*** DATA FOR THIS EXERCISE Section Begins ***

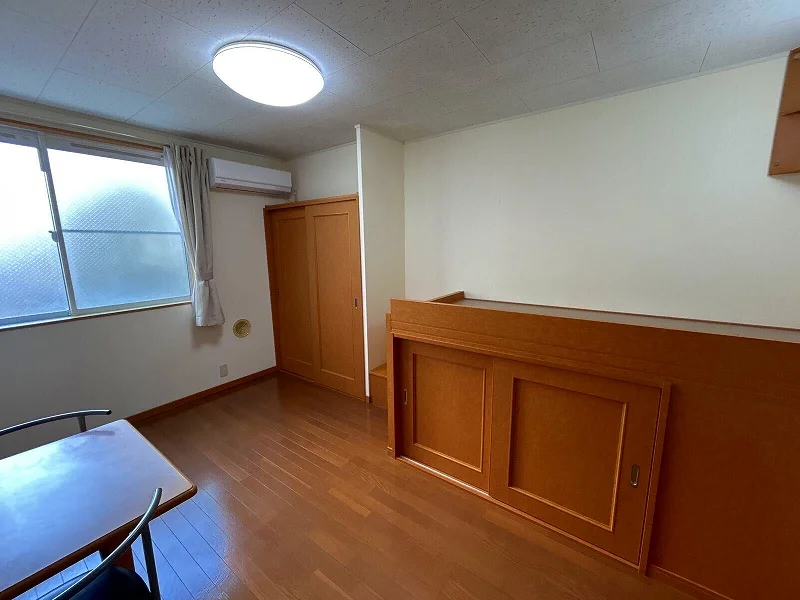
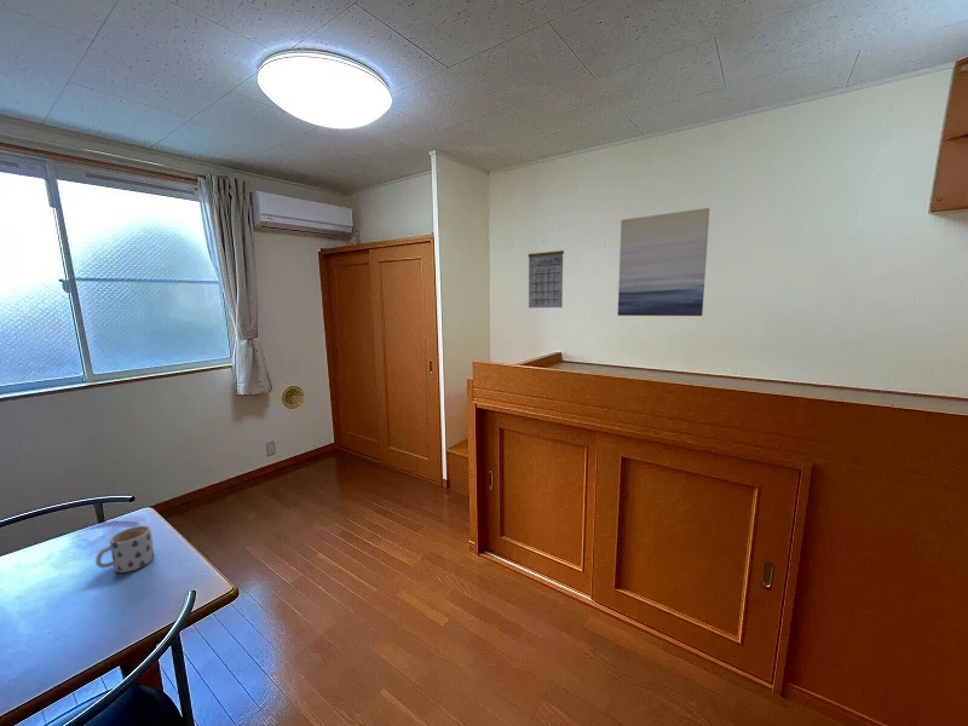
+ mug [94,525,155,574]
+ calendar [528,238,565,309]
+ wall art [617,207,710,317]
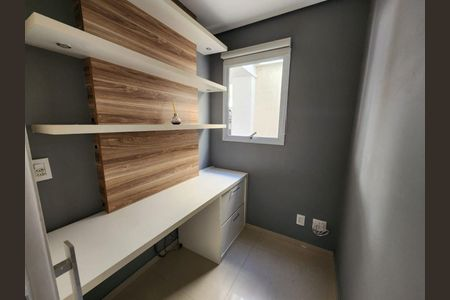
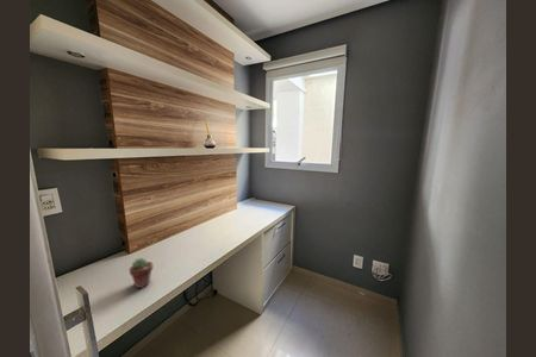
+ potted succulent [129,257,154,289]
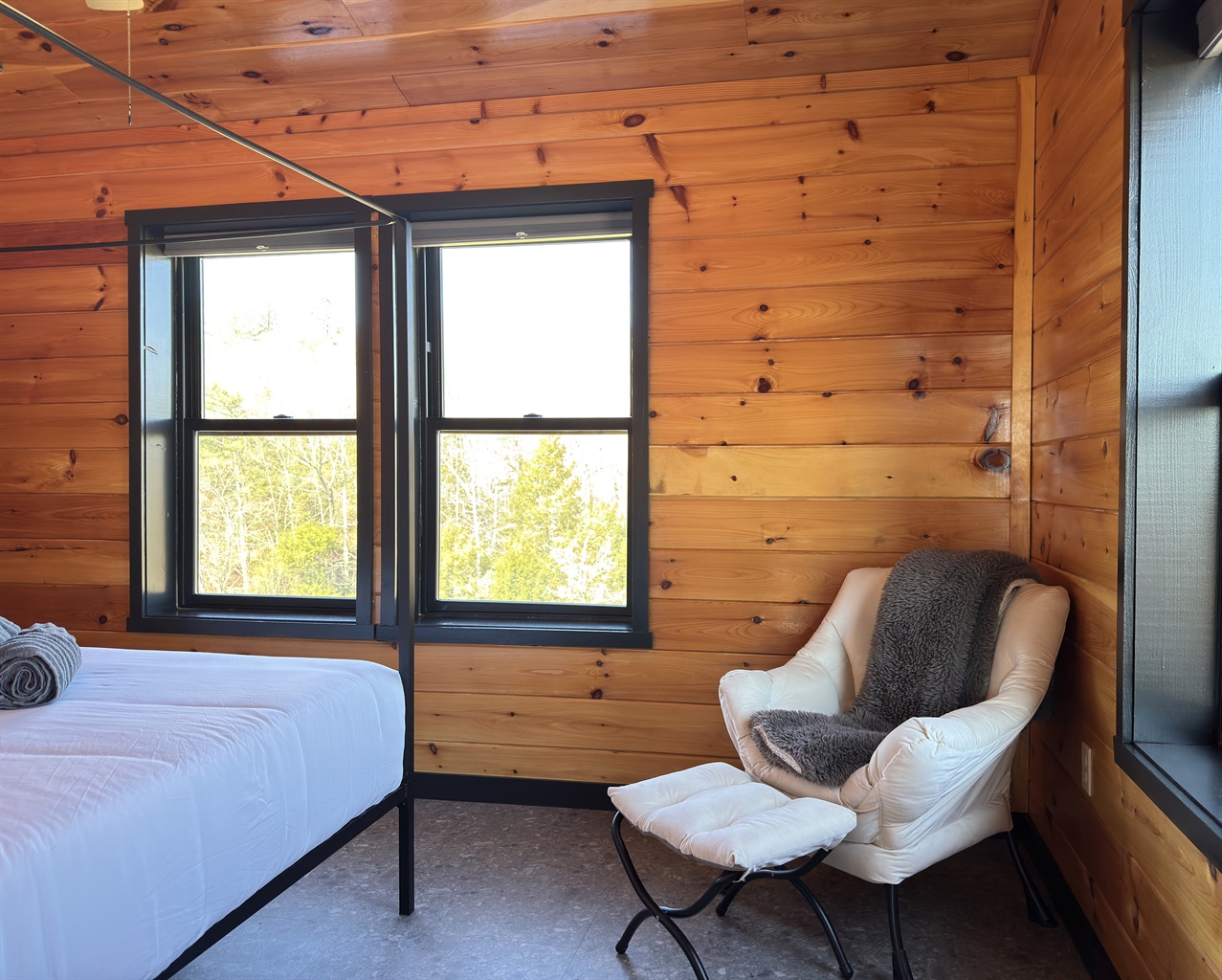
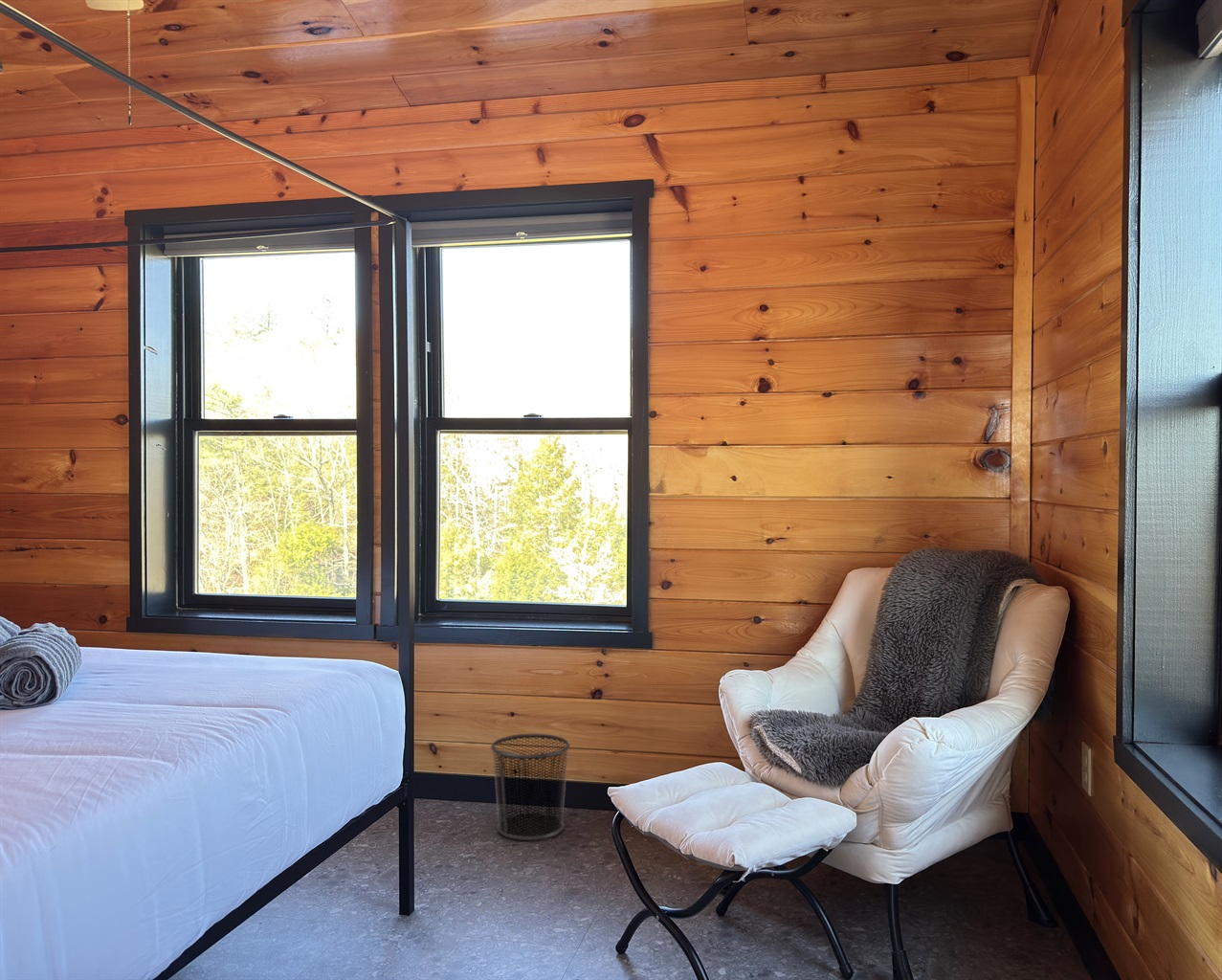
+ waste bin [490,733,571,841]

*** DATA FOR THIS EXERCISE Section Ends ***

**TASK PROMPT:**
No picture should be included when the data are set down again exactly.

**ANSWER TO THE PROBLEM:**
+ mug [94,525,155,574]
+ calendar [528,238,565,309]
+ wall art [617,207,710,317]
+ potted succulent [129,257,154,289]
+ waste bin [490,733,571,841]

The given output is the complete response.